TASK DETAILS: Verbatim copy without images: return all of the data as it stands.

(Transcribed page contents)
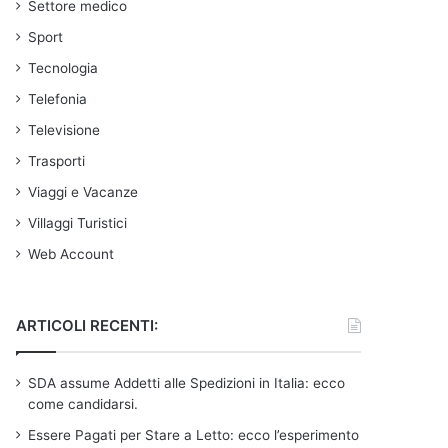
Settore medico
Sport
Tecnologia
Telefonia
Televisione
Trasporti
Viaggi e Vacanze
Villaggi Turistici
Web Account
ARTICOLI RECENTI:
SDA assume Addetti alle Spedizioni in Italia: ecco
come candidarsi.
Essere Pagati per Stare a Letto: ecco l’esperimento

RESULT OF THE EXERCISE:
Settore medico
Sport
Tecnologia
Telefonia
Televisione
Trasporti
Viaggi e Vacanze
Villaggi Turistici
Web Account
ARTICOLI RECENTI:
SDA assume Addetti alle Spedizioni in Italia: ecco
come candidarsi.
Essere Pagati per Stare a Letto: ecco l’esperimento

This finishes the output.